Esperei por ele na cama, ele veio e sentou-se no cadeirão, tão distante. Levantei-me e deitei-me a seus pés. senti a alcatifa nas minhas costas e as suas mãos nos meus cabelos. Puxou-os levemente como se me desejasse, mas logo os largou virando a cara para a janela. Eu sei que ele ama outra mulher, num outro lugar do mundo. Achei melhor deixá-lo sozinho, não me quero intrometer. Vesti-me e, à porta do quarto, beijou-me a face, dando-me a mão. Olhamo-nos nos olhos e vi-lhe o coração pela primeira vez. Vi uma tamanha tristeza que me gelou o corpo. Não fui capaz de lhe tocar, desci no elevador e comecei a chorar.

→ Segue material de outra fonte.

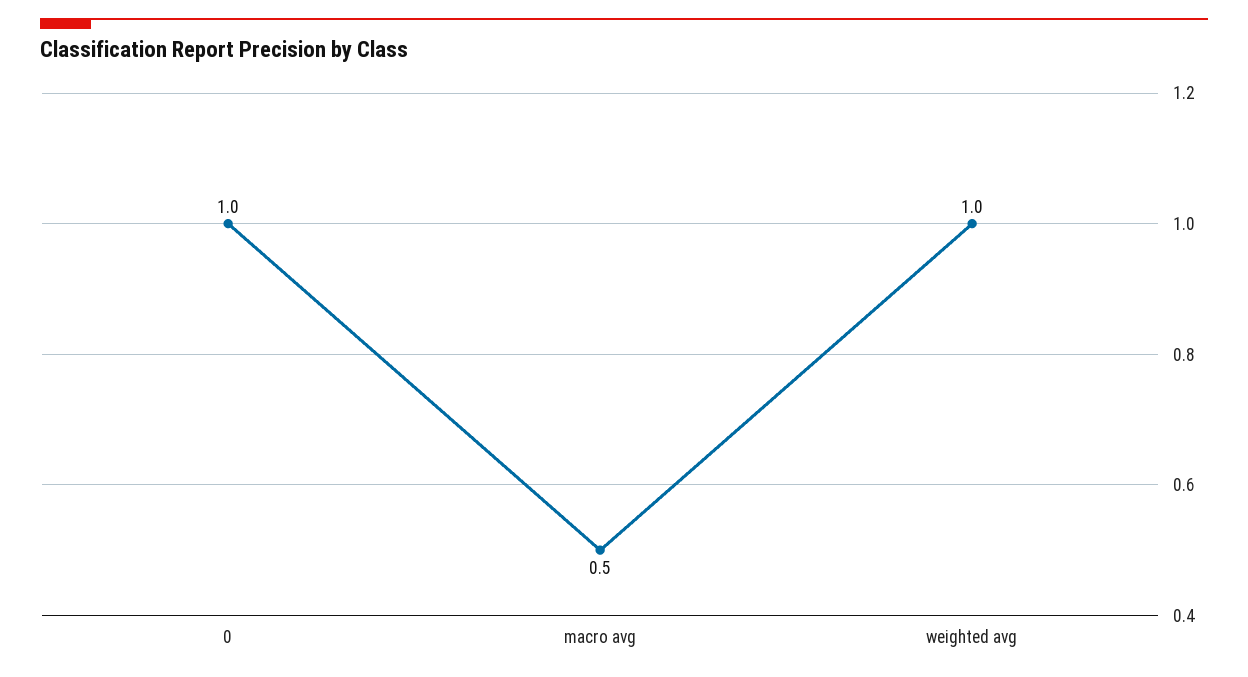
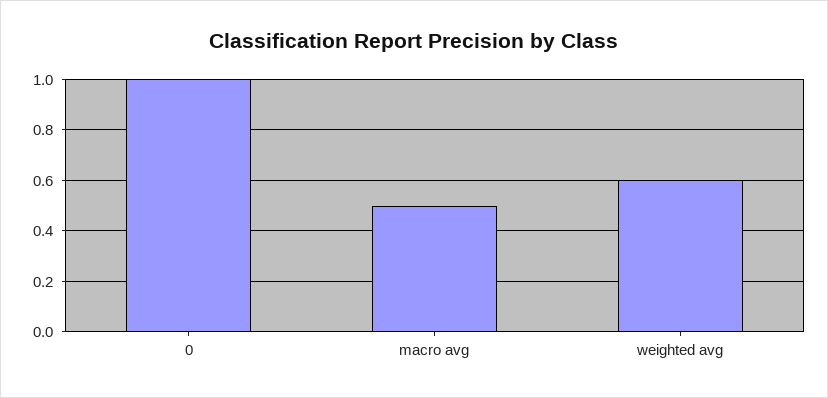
  {
    "0": 1,
    "macro avg": 0.5,
-   "weighted avg": 1
+   "weighted avg": 0.6
  }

Pela primeira vez, em anos, senti. Parei o elevador, não podia descer mais. Corri de volta ao quarto e tomei-o nos meus braços. De repente senti-o a soluçar, com o peito encostado na minha cara, foi um alivio tremendo. Ali, ambos sentíamos com o coração e não com o corpo.
Mais uma vez, deitamo-nos na cama e despimo-nos, por entre os lençóis, mas não fizemos amor. Foi só um desejo de toque, de calor. Não olhei para os espelhos e não liguei a luz. Queria tudo tão negro para que a cegueira se tornasse completa.
Não sei quanto tempo assim ficámos mas o calor foi mais intenso que nunca.